Segment Start: RECORDS
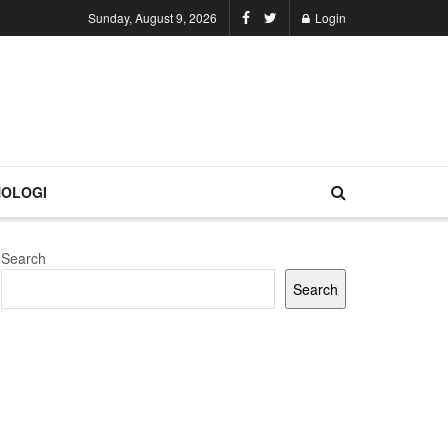
Sunday, August 9, 2026
Login
OLOGI
Search
Search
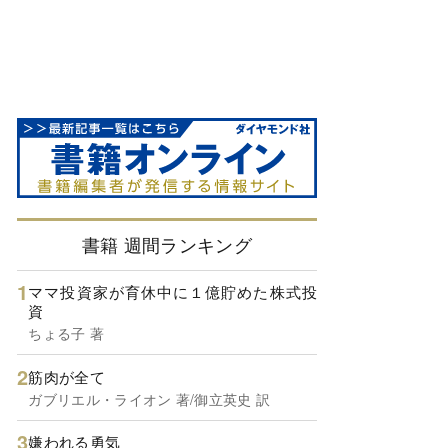
書籍 週間ランキング
ママ投資家が育休中に１億貯めた株式投
資
ちょる子 著
筋肉が全て
ガブリエル・ライオン 著/御立英史 訳
嫌われる勇気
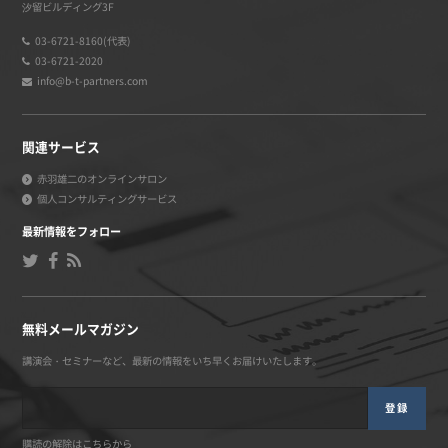
汐留ビルディング3F
03-6721-8160(代表)
03-6721-2020
info@b-t-partners.com
関連サービス
赤羽雄二のオンラインサロン
個人コンサルティングサービス
最新情報をフォロー
無料メールマガジン
講演会・セミナーなど、最新の情報をいち早くお届けいたします。
登録
購読の解除はこちらから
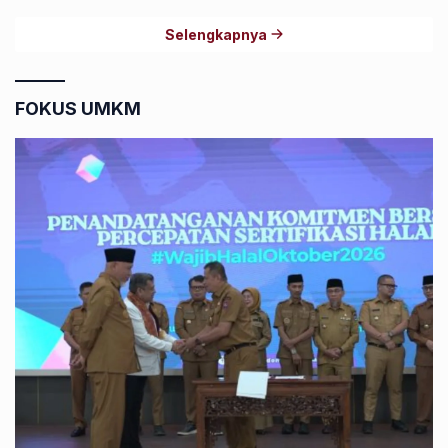
Selengkapnya
FOKUS UMKM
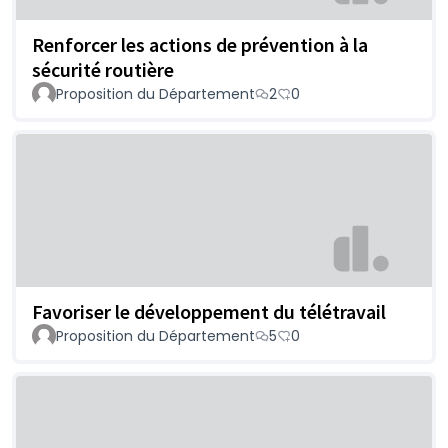
Renforcer les actions de prévention à la
sécurité routière
Proposition du Département
2
0
Favoriser le développement du télétravail
Proposition du Département
5
0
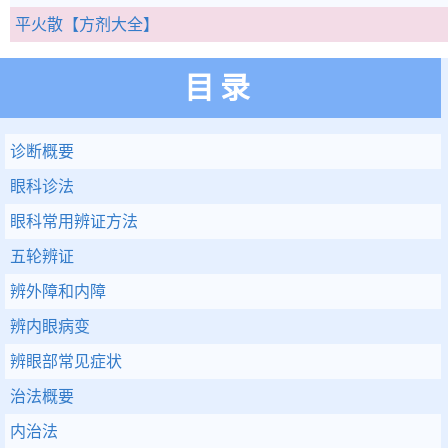
平火散
【方剂大全】
目录
诊断概要
眼科诊法
眼科常用辨证方法
五轮辨证
辨外障和内障
辨内眼病变
辨眼部常见症状
治法概要
内治法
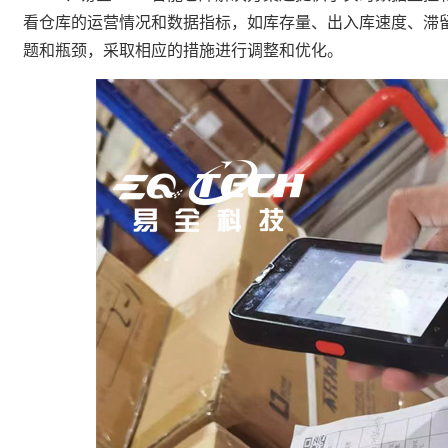
看仓库的运营情况和数据指标，如库存量、出入库速度、滞
题和瓶颈，采取相应的措施进行调整和优化。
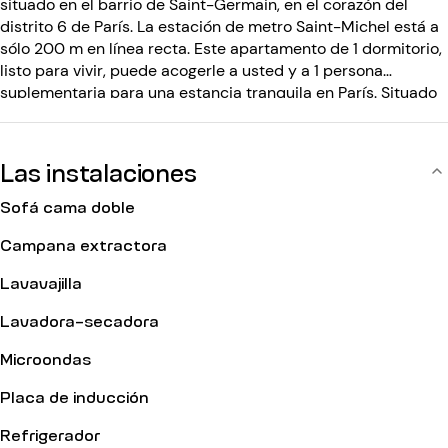
situado en el barrio de Saint-Germain, en el corazón del
distrito 6 de París. La estación de metro Saint-Michel está a
sólo 200 m en línea recta. Este apartamento de 1 dormitorio,
listo para vivir, puede acogerle a usted y a 1 persona
suplementaria para una estancia tranquila en París. Situado
en la 3ª planta, el edificio está asegurado por código de
entrada. Nuestros pisos están listos para vivir y equipados
con WiFi, así que sólo tiene que instalarse con sus maletas.
Las instalaciones
Sofá cama doble
Campana extractora
Lavavajilla
Lavadora-secadora
Microondas
Placa de inducción
Refrigerador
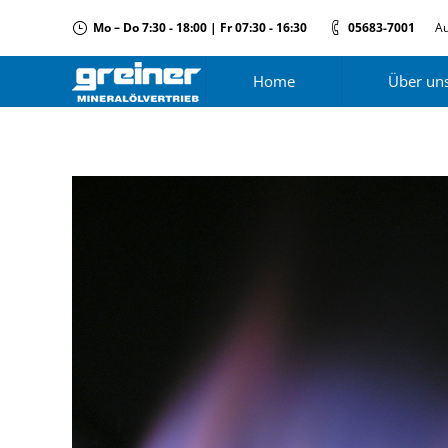
Mo – Do 7:30 - 18:00 | Fr 07:30 - 16:30
05683-7001
Au
Home
Über un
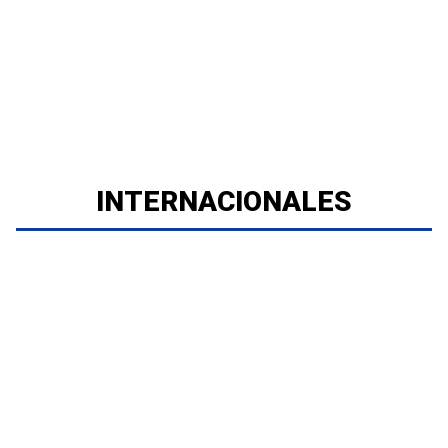
INTERNACIONALES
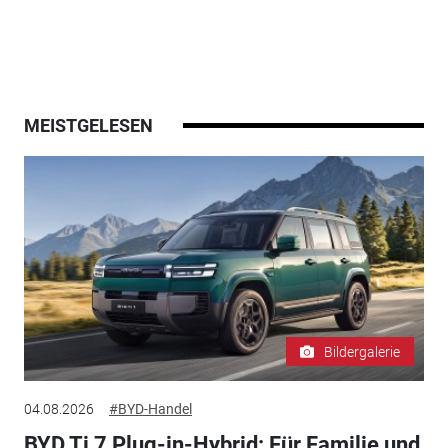
MEISTGELESEN
Bildergalerie
04.08.2026
#BYD-Handel
BYD Ti 7 Plug-in-Hybrid: Für Familie und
Segment End: RECORDS
Only one stretch of the entries above is needed: the lines from the one containing "ママ投資家が育休中に１億貯めた株式投" through the one containing "Renforcer les actions de prévention à la". Copy it exactly, without the pictures.

> [EXERCISE RESPONSE]:
ママ投資家が育休中に１億貯めた株式投
資
ちょる子 著
筋肉が全て
ガブリエル・ライオン 著/御立英史 訳
嫌われる勇気
汐留ビルディング3F
03-6721-8160(代表)
03-6721-2020
info@b-t-partners.com
関連サービス
赤羽雄二のオンラインサロン
個人コンサルティングサービス
最新情報をフォロー
無料メールマガジン
講演会・セミナーなど、最新の情報をいち早くお届けいたします。
登録
購読の解除はこちらから
Selengkapnya
FOKUS UMKM
Renforcer les actions de prévention à la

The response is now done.